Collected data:
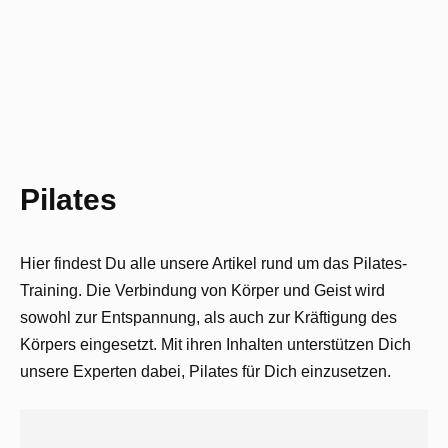
Pilates
Hier findest Du alle unsere Artikel rund um das Pilates-
Training. Die Verbindung von Körper und Geist wird
sowohl zur Entspannung, als auch zur Kräftigung des
Körpers eingesetzt. Mit ihren Inhalten unterstützen Dich
unsere Experten dabei, Pilates für Dich einzusetzen.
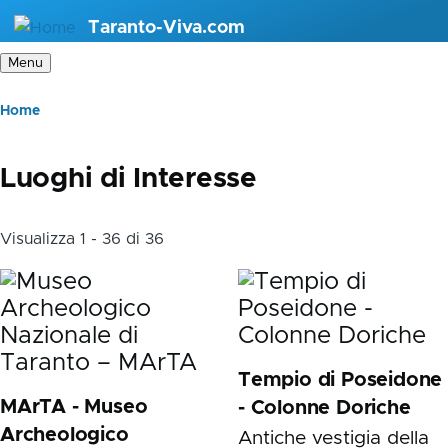
Skip
Taranto-Viva.com
to
Menu
main
content
Briciole
Home
di
pane
Luoghi di Interesse
Visualizza 1 - 36 di 36
Tempio di Poseidone
MArTA - Museo
- Colonne Doriche
Archeologico
Antiche vestigia della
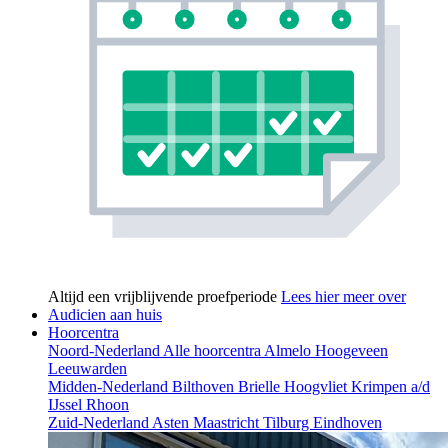
Altijd een vrijblijvende proefperiode
Lees hier meer over
Audicien aan huis
Hoorcentra
Noord-Nederland
Alle hoorcentra
Almelo
Hoogeveen
Leeuwarden
Midden-Nederland
Bilthoven
Brielle
Hoogvliet
Krimpen a/d
IJssel
Rhoon
Zuid-Nederland
Asten
Maastricht
Tilburg
Eindhoven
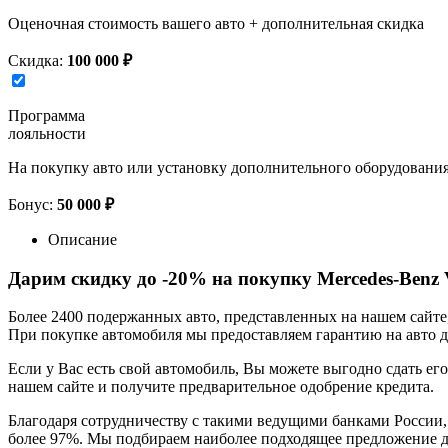
Оценочная стоимость вашего авто + дополнительная скидка
Скидка:
100 000 ₽
Программа
лояльности
На покупку авто или установку дополнительного оборудовани
Бонус:
50 000 ₽
Описание
Дарим скидку до -20% на покупку Mercedes-Benz 
Более 2400 подержанных авто, представленных на нашем сайт
При покупке автомобиля мы предоставляем гарантию на авто до
Если у Вас есть свой автомобиль, Вы можете выгодно сдать его
нашем сайте и получите предварительное одобрение кредита.
Благодаря сотрудничеству с такими ведущими банками России,
более 97%. Мы подбираем наиболее подходящее предложение д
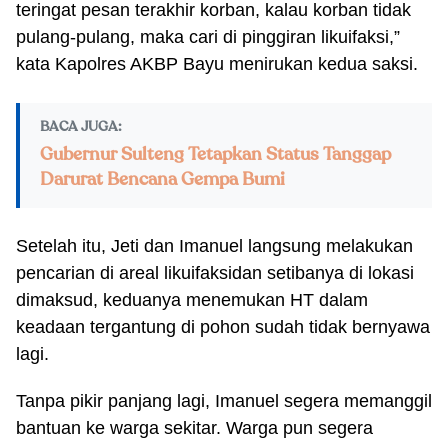
teringat pesan terakhir korban, kalau korban tidak
pulang-pulang, maka cari di pinggiran likuifaksi,”
kata Kapolres AKBP Bayu menirukan kedua saksi.
BACA JUGA:
Gubernur Sulteng Tetapkan Status Tanggap
Darurat Bencana Gempa Bumi
Setelah itu, Jeti dan Imanuel langsung melakukan
pencarian di areal likuifaksidan setibanya di lokasi
dimaksud, keduanya menemukan HT dalam
keadaan tergantung di pohon sudah tidak bernyawa
lagi.
Tanpa pikir panjang lagi, Imanuel segera memanggil
bantuan ke warga sekitar. Warga pun segera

What is expected: Repeat the records exactly, without the pictures.

Answer space:
Pilates
Hier findest Du alle unsere Artikel rund um das Pilates-
Training. Die Verbindung von Körper und Geist wird
sowohl zur Entspannung, als auch zur Kräftigung des
Körpers eingesetzt. Mit ihren Inhalten unterstützen Dich
unsere Experten dabei, Pilates für Dich einzusetzen.
Skip
Taranto-Viva.com
to
Menu
main
content
Briciole
Home
di
pane
Luoghi di Interesse
Visualizza 1 - 36 di 36
Tempio di Poseidone
MArTA - Museo
- Colonne Doriche
Archeologico
Antiche vestigia della
Altijd een vrijblijvende proefperiode
Lees hier meer over
Audicien aan huis
Hoorcentra
Noord-Nederland
Alle hoorcentra
Almelo
Hoogeveen
Leeuwarden
Midden-Nederland
Bilthoven
Brielle
Hoogvliet
Krimpen a/d
IJssel
Rhoon
Zuid-Nederland
Asten
Maastricht
Tilburg
Eindhoven
Оценочная стоимость вашего авто + дополнительная скидка
Скидка:
100 000 ₽
Программа
лояльности
На покупку авто или установку дополнительного оборудовани
Бонус:
50 000 ₽
Описание
Дарим скидку до -20% на покупку Mercedes-Benz 
Более 2400 подержанных авто, представленных на нашем сайт
При покупке автомобиля мы предоставляем гарантию на авто до
Если у Вас есть свой автомобиль, Вы можете выгодно сдать его
нашем сайте и получите предварительное одобрение кредита.
Благодаря сотрудничеству с такими ведущими банками России,
более 97%. Мы подбираем наиболее подходящее предложение д
teringat pesan terakhir korban, kalau korban tidak
pulang-pulang, maka cari di pinggiran likuifaksi,”
kata Kapolres AKBP Bayu menirukan kedua saksi.
BACA JUGA:
Gubernur Sulteng Tetapkan Status Tanggap
Darurat Bencana Gempa Bumi
Setelah itu, Jeti dan Imanuel langsung melakukan
pencarian di areal likuifaksidan setibanya di lokasi
dimaksud, keduanya menemukan HT dalam
keadaan tergantung di pohon sudah tidak bernyawa
lagi.
Tanpa pikir panjang lagi, Imanuel segera memanggil
bantuan ke warga sekitar. Warga pun segera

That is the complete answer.